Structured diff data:
--------------------------------------------------
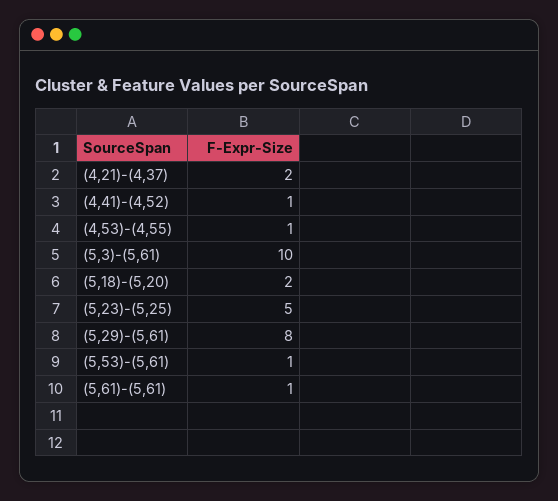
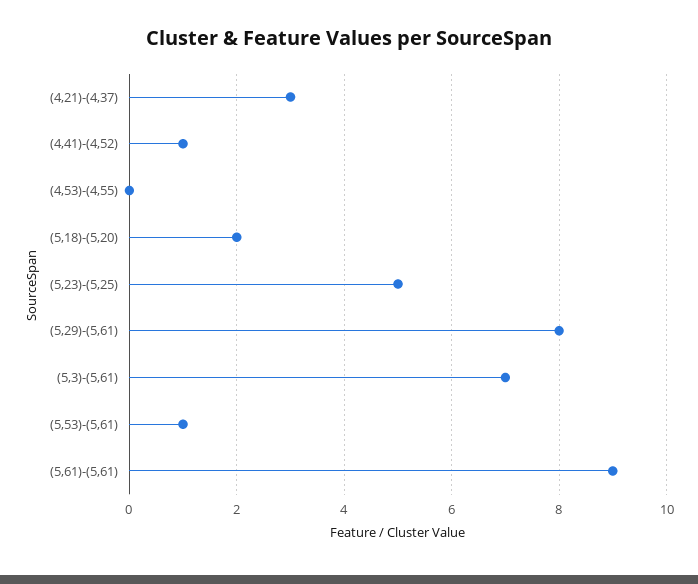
  {
-   "(4,21)-(4,37)": 2,
+   "(4,21)-(4,37)": 3,
    "(4,41)-(4,52)": 1,
-   "(4,53)-(4,55)": 1,
+   "(4,53)-(4,55)": 0,
-   "(5,3)-(5,61)": 10,
+   "(5,3)-(5,61)": 7,
    "(5,18)-(5,20)": 2,
    "(5,23)-(5,25)": 5,
    "(5,29)-(5,61)": 8,
    "(5,53)-(5,61)": 1,
-   "(5,61)-(5,61)": 1
+   "(5,61)-(5,61)": 9
  }

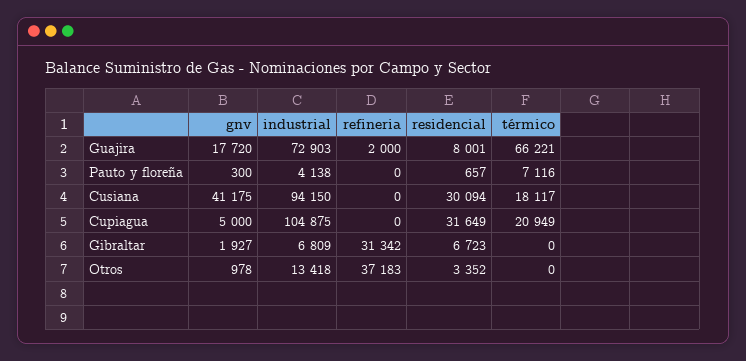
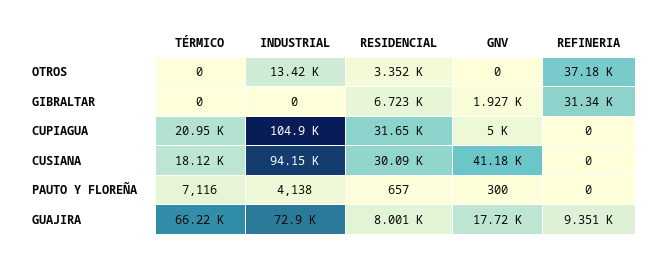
  {
    "gnv": {
      "Guajira": 17720,
      "Pauto y floreña": 300,
      "Cusiana": 41175,
      "Cupiagua": 5000,
      "Gibraltar": 1927,
-     "Otros": 978
+     "Otros": 0
    },
    "industrial": {
      "Guajira": 72903,
      "Pauto y floreña": 4138,
      "Cusiana": 94150,
      "Cupiagua": 104875,
-     "Gibraltar": 6809,
+     "Gibraltar": 0,
      "Otros": 13418
    },
    "refineria": {
-     "Guajira": 2000,
+     "Guajira": 9351,
      "Pauto y floreña": 0,
      "Cusiana": 0,
      "Cupiagua": 0,
      "Gibraltar": 31342,
      "Otros": 37183
    },
    "residencial": {
      "Guajira": 8001,
      "Pauto y floreña": 657,
      "Cusiana": 30094,
      "Cupiagua": 31649,
      "Gibraltar": 6723,
      "Otros": 3352
    },
    "térmico": {
      "Guajira": 66221,
      "Pauto y floreña": 7116,
      "Cusiana": 18117,
      "Cupiagua": 20949,
      "Gibraltar": 0,
      "Otros": 0
    }
  }

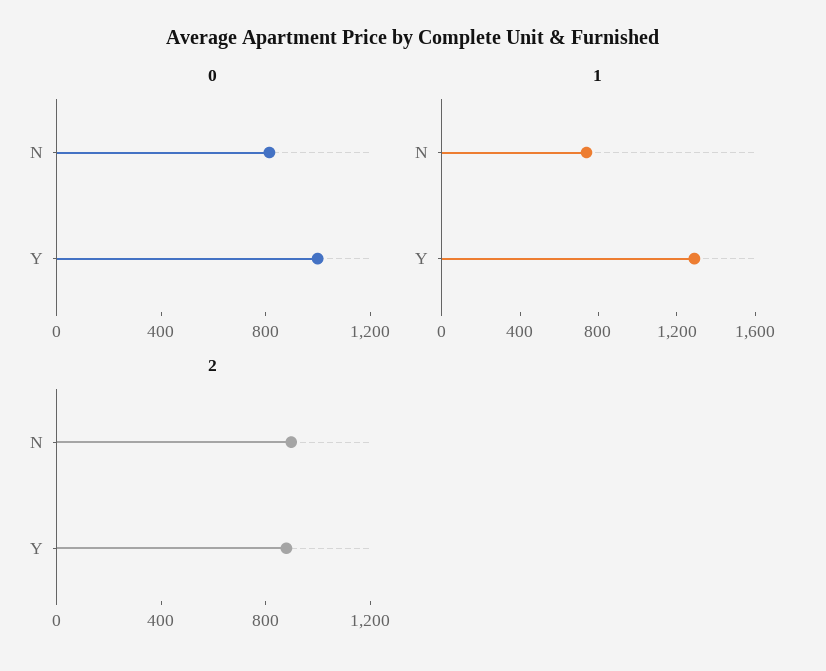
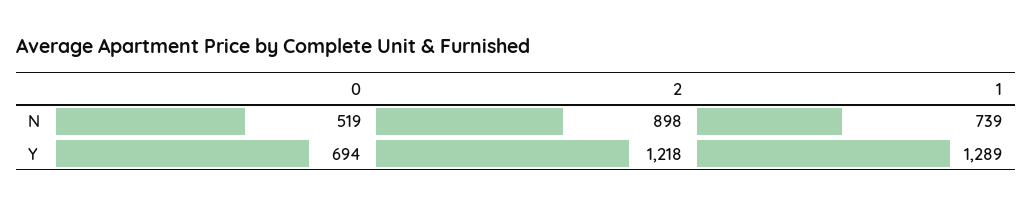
  {
    "0": {
-     "N": 800,
+     "N": 519,
-     "Y": 1000
+     "Y": 694
    },
    "1": {
      "N": 739,
      "Y": 1289
    },
    "2": {
      "N": 898,
-     "Y": 900
+     "Y": 1218
    }
  }

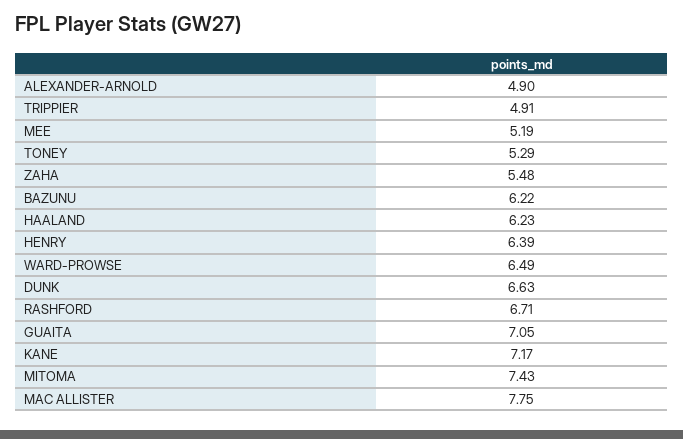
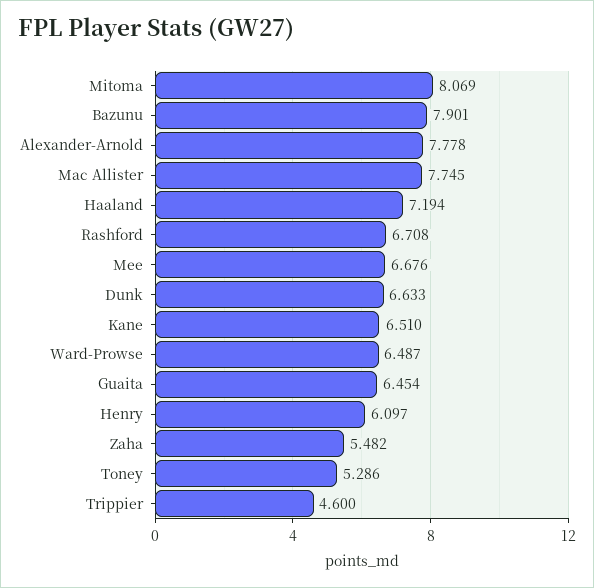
  {
-   "ALEXANDER-ARNOLD": 4.9,
+   "ALEXANDER-ARNOLD": 7.778,
-   "TRIPPIER": 4.91,
+   "TRIPPIER": 4.6,
-   "MEE": 5.19,
+   "MEE": 6.676,
    "TONEY": 5.286,
    "ZAHA": 5.482,
-   "BAZUNU": 6.22,
+   "BAZUNU": 7.901,
-   "HAALAND": 6.23,
+   "HAALAND": 7.194,
-   "HENRY": 6.39,
+   "HENRY": 6.097,
    "WARD-PROWSE": 6.487,
    "DUNK": 6.633,
    "RASHFORD": 6.708,
-   "GUAITA": 7.05,
+   "GUAITA": 6.454,
-   "KANE": 7.17,
+   "KANE": 6.51,
-   "MITOMA": 7.43,
+   "MITOMA": 8.069,
    "MAC ALLISTER": 7.745
  }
--------------------------------------------------
**Task goal**
Return the entries verbatim without images.

**Solution to this exercise**
  {
-   "(4,21)-(4,37)": 2,
+   "(4,21)-(4,37)": 3,
    "(4,41)-(4,52)": 1,
-   "(4,53)-(4,55)": 1,
+   "(4,53)-(4,55)": 0,
-   "(5,3)-(5,61)": 10,
+   "(5,3)-(5,61)": 7,
    "(5,18)-(5,20)": 2,
    "(5,23)-(5,25)": 5,
    "(5,29)-(5,61)": 8,
    "(5,53)-(5,61)": 1,
-   "(5,61)-(5,61)": 1
+   "(5,61)-(5,61)": 9
  }

  {
    "gnv": {
      "Guajira": 17720,
      "Pauto y floreña": 300,
      "Cusiana": 41175,
      "Cupiagua": 5000,
      "Gibraltar": 1927,
-     "Otros": 978
+     "Otros": 0
    },
    "industrial": {
      "Guajira": 72903,
      "Pauto y floreña": 4138,
      "Cusiana": 94150,
      "Cupiagua": 104875,
-     "Gibraltar": 6809,
+     "Gibraltar": 0,
      "Otros": 13418
    },
    "refineria": {
-     "Guajira": 2000,
+     "Guajira": 9351,
      "Pauto y floreña": 0,
      "Cusiana": 0,
      "Cupiagua": 0,
      "Gibraltar": 31342,
      "Otros": 37183
    },
    "residencial": {
      "Guajira": 8001,
      "Pauto y floreña": 657,
      "Cusiana": 30094,
      "Cupiagua": 31649,
      "Gibraltar": 6723,
      "Otros": 3352
    },
    "térmico": {
      "Guajira": 66221,
      "Pauto y floreña": 7116,
      "Cusiana": 18117,
      "Cupiagua": 20949,
      "Gibraltar": 0,
      "Otros": 0
    }
  }

  {
    "0": {
-     "N": 800,
+     "N": 519,
-     "Y": 1000
+     "Y": 694
    },
    "1": {
      "N": 739,
      "Y": 1289
    },
    "2": {
      "N": 898,
-     "Y": 900
+     "Y": 1218
    }
  }

  {
-   "ALEXANDER-ARNOLD": 4.9,
+   "ALEXANDER-ARNOLD": 7.778,
-   "TRIPPIER": 4.91,
+   "TRIPPIER": 4.6,
-   "MEE": 5.19,
+   "MEE": 6.676,
    "TONEY": 5.286,
    "ZAHA": 5.482,
-   "BAZUNU": 6.22,
+   "BAZUNU": 7.901,
-   "HAALAND": 6.23,
+   "HAALAND": 7.194,
-   "HENRY": 6.39,
+   "HENRY": 6.097,
    "WARD-PROWSE": 6.487,
    "DUNK": 6.633,
    "RASHFORD": 6.708,
-   "GUAITA": 7.05,
+   "GUAITA": 6.454,
-   "KANE": 7.17,
+   "KANE": 6.51,
-   "MITOMA": 7.43,
+   "MITOMA": 8.069,
    "MAC ALLISTER": 7.745
  }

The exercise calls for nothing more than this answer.